Hoffe es klappt noch mit einer Veröffentlichung, denn die Tagebücher sind sehr lesenswert.

Gruss Bibo

Hanseat

Hallo Bibo,
lies doch mal. Die Auszüge hier sind alle neu und ehemals bei Heimdall nicht ins Forum gestellt worden. Das Erfassen ist ldgl. eine Mordsarbeit, viele Seiten der Tagebücher in handschriftlicher Form, bzw. mit Schreibmaschine im alten A4 Reichsformat. Die Texte gehen dann bis in den Bund und sind auch mit einer Schriftenerkennung schwierig zu erfassen.
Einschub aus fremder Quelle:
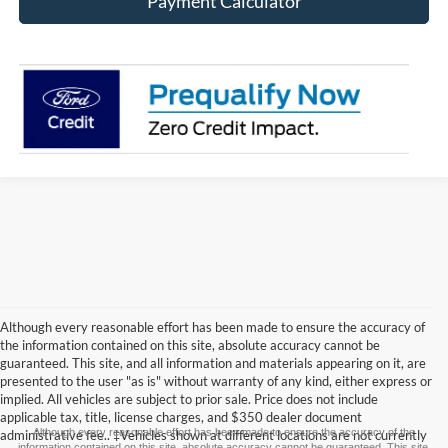
Payment Calculator
Although every reasonable effort has been made to ensure the accuracy of
the information contained on this site, absolute accuracy cannot be
guaranteed. This site, and all information and materials appearing on it, are
presented to the user "as is" without warranty of any kind, either express or
implied. All vehicles are subject to prior sale. Price does not include
applicable tax, title, license charges, and $350 dealer document
Although every reasonable effort has been made to ensure the accuracy of the
administrative fee.. ‡Vehicles shown at different locations are not currently
information contained on this site, absolute accuracy cannot be guaranteed. This site,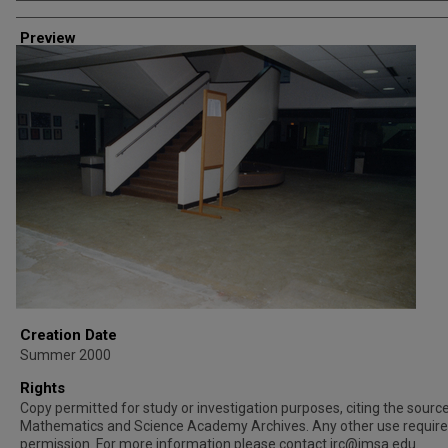
Creator
Preview
Creation Date
Summer 2000
Rights
Copy permitted for study or investigation purposes, citing the source 
Mathematics and Science Academy Archives. Any other use requir
permission. For more information please contact irc@imsa.edu.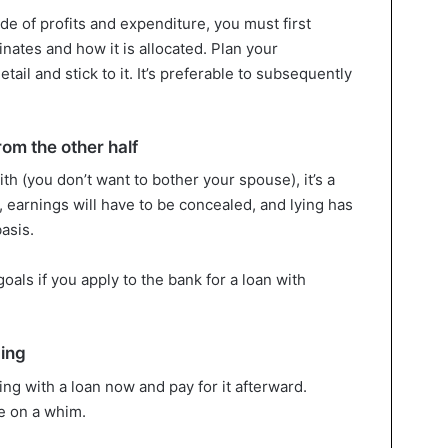
e of profits and expenditure, you must first
ates and how it is allocated. Plan your
tail and stick to it. It’s preferable to subsequently
om the other half
ith (you don’t want to bother your spouse), it’s a
, earnings will have to be concealed, and lying has
asis.
goals if you apply to the bank for a loan with
ding
ng with a loan now and pay for it afterward.
e on a whim.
Also...... abtippen und nochmals abtippen. Bis 2014 bin ich bzw. mein Großvater dann aber reif für einen Verlag.
Viele Grüße
Hanseat

Hanseat

Hallo Forum,
wer Lust auf mehr hat und die Auszüge "Narew Übergang" und "Marsch in die Weite" (ehemals bei Heimdall im Forum) nicht kennt, dem kann ich die pdf. Dateien davon gerne zukommen lassen. Natürlich würde ich auch gerne wissen, ob es hierfür genügend interessierte Leser gibt, im Hinblick auf eine mögliche zukünftige Veröffentlichung der Tagebücher meines Großvaters. Somit bin ich also für jede Meinung dankbar. Die Auszüge die ich bereits erfasst habe stellen ldgl. einen Bruchteil dessen dar, was mein Großvater den Nachkommen hinterlassen hat, geben aber zumindest schon einmal einen guten Einblick in die damalige Zeit.
Viele Grüße
Hanseat

petcas

Vor einigen Jahren las ich gerne Kriegsstories. Die Qualitaet von der hier, kann sicherlich mithalten. Es ist bildhaft geschildert und hat eine fluessige Schreibweise. Ein Lektor haette nur noch wenig Arbeit.
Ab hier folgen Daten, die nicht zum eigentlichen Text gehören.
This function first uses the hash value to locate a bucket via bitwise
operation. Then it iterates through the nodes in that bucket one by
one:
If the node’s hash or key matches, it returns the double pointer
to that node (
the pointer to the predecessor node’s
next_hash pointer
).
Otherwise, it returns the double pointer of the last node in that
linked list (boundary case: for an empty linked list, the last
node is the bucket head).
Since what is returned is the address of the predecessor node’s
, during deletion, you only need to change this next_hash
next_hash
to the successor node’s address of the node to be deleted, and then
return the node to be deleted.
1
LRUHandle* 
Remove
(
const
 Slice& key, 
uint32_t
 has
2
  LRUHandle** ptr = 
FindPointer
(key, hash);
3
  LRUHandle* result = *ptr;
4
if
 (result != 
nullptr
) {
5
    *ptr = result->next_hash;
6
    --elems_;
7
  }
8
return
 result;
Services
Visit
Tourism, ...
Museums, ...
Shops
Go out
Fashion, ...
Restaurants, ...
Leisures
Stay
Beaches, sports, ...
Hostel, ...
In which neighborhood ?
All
Das Problem ist sicherlich der zu erwartende Leserkreis. Anfang der 90er Jahren haette so eine Geschichte sicher einen guten Absatz gefunden. Ob heute ein Verlag sich dessen annimmt, ist unklar. :belehr:

Dennoch wuerde es mal versuchen. Einfach ein Auszug und Beschreibung vom Rest an mehrere Verlage schicken. Kleiner Tipp: Bei kleineren Verlagen sind die Chancen groesser. :super:

Wenn nicht; bleibt noch der Selbstverlag. Tipps dazu unter www.autorenhaus.de  :smoke:

Hanseat

Hallo pectas,
vielen Dank für den Link. Einige Verlage hatte ich bereits angeschrieben, jedoch ist diesen eine Veröffentlichung zu riskant.
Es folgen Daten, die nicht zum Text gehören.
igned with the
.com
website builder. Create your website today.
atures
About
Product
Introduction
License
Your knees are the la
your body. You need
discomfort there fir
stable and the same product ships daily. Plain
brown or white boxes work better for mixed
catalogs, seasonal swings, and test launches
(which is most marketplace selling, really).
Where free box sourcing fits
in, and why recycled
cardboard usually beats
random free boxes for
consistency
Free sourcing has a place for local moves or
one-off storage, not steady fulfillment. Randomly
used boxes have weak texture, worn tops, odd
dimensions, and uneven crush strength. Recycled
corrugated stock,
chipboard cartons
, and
Eine Absage lautete wie folgt:
".......ohne Zweifel sind die Ausführungen Ihres Großvaters von großem historischen Interesse. Wir haben aber berechtigte Zweifel, ob wir durch die Verkauf dieser Publikation(n) unsere Kosten wieder erwirtschaften können. Dies ist leider bei vielen zeithistorischen Dokumenten der Fall: wünschenswert und sinnvoll, aber nicht
betriebswirtschaftlich  machbar. Wir können uns nur vereinzelt Buchprojekte "leisten", die offensichtlich ökonomisch nicht kalkulierbar sind."

Ich bin jedoch sicher dass sich ein Verlag finden wird und spätestens im Jahr 2014 jährt sich der Ausbruch des 1. Weltkrieges.

Vielen Dank für Deine Beurteilung.

Viele Grüße Mario

petcas

Hallo Mario,

ist ja interessant, was der Verlag geschrieben hat. Ich habe welche kennengelernt, die haben bis zu 50 Verlage angeschrieben. Spaeter mussten sie noch warten.

Von Druckangeboten mit Selbstkostenzuschuss ist abzuraten. Da zahlt man drauf und dann tut der Verlag kaum was fuer den Vertrieb oder Werbung. Die verdienen nur an den gezahlten Zuschuessen, in der Regel ist es meistens so.

Also weiter versuchen und/oder noch 9 Jahre warten.

Viel Glueck

Petcas

Hanseat

Hallo pectas,
vielen Dank für Deine Nachricht. Die Tagebücher liegen schon so lange in den Kisten und ich denke 2014 ist ein guter Zeitpunkt für eine Veröffentlichung.